Stingl Infos.
05.03.2026

Säumniszuschlag – wann liegt minderer Grad des Versehens vor?©

Info für Unternehmer:innen

Mit unserer heutigen Info dürfen wir ein Ihnen einen wichtigen Praxistipp für die Organisation Ihres Unternehmens mitgeben:

Gemäß § 217 Abs 1 und 2 BAO wird ein Säumniszuschlag festgesetzt, wenn die Abgabe nicht spätestens am Fälligkeitstag entrichtet wird. Allerdings sind auf Antrag des Abgabepflichtigen Säumniszuschläge insoweit herabzusetzen bzw. nicht festzusetzen, als diesen an der Säumnis kein grobes Verschulden trifft. Ein „minderer Grad des Versehens“ liegt nach ständiger Rechtsprechung nur vor, wenn ein Fehler unterläuft, den auch ein sorgfältiger Mensch gelegentlich begeht. Die Beweislast trifft den Abgabepflichtigen.
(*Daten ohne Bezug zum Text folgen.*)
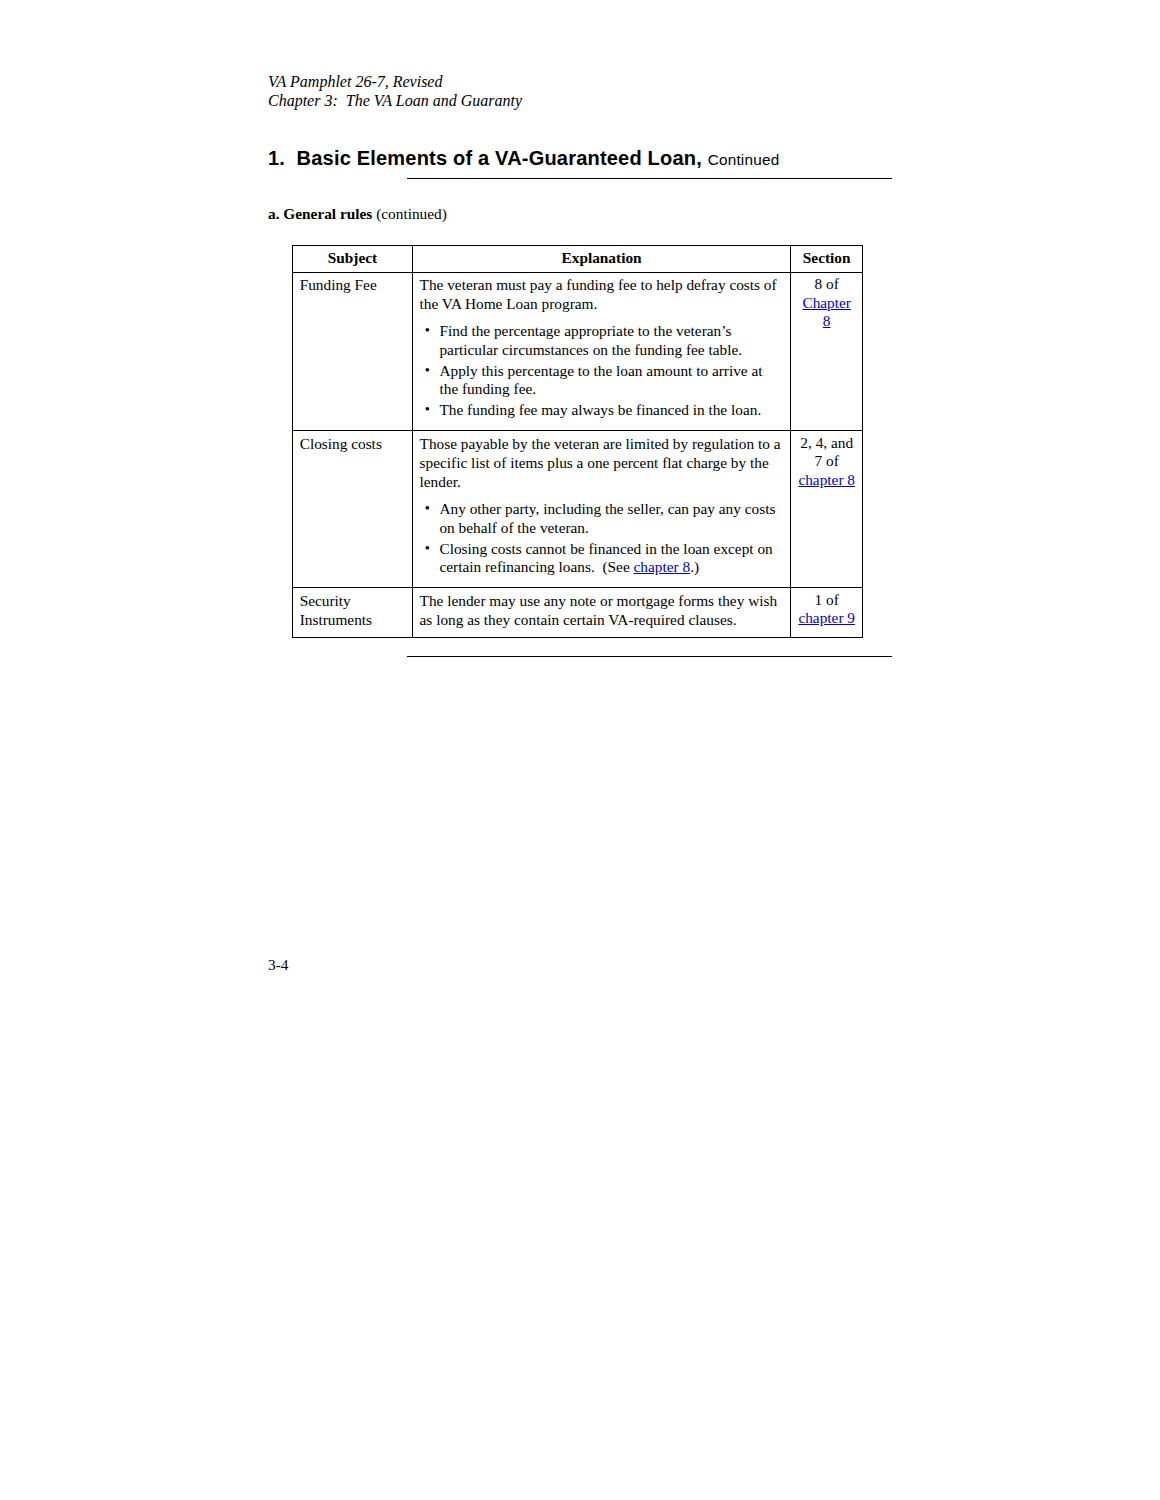VA Pamphlet 26-7, Revised
Chapter 3: The VA Loan and Guaranty
1. Basic Elements of a VA-Guaranteed Loan, Continued
a. General rules (continued)
| Subject | Explanation | Section |
| --- | --- | --- |
| Funding Fee | The veteran must pay a funding fee to help defray costs of the VA Home Loan program. Find the percentage appropriate to the veteran’s particular circumstances on the funding fee table. Apply this percentage to the loan amount to arrive at the funding fee. The funding fee may always be financed in the loan. | 8 of Chapter 8 |
| Closing costs | Those payable by the veteran are limited by regulation to a specific list of items plus a one percent flat charge by the lender. Any other party, including the seller, can pay any costs on behalf of the veteran. Closing costs cannot be financed in the loan except on certain refinancing loans. (See chapter 8 .) | 2, 4, and 7 of chapter 8 |
| Security Instruments | The lender may use any note or mortgage forms they wish as long as they contain certain VA-required clauses. | 1 of chapter 9 |
3-4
Das BFG hat mit Erkenntnis vom 2.6.2025, RV/2100223/2025 klargestellt, dass ein internes Kontrollsystem ausschlaggebend dafür ist, wann ein grobes Verschulden vorliege bzw. wann nicht.

Sachverhalt

Die Beschwerdeführerin entrichtete die Umsatzsteuer für Oktober 2018 verspätet, woraufhin die Behörde gemäß § 217 Abs 1 und 2 BAO einen Säumniszuschlag festsetzte.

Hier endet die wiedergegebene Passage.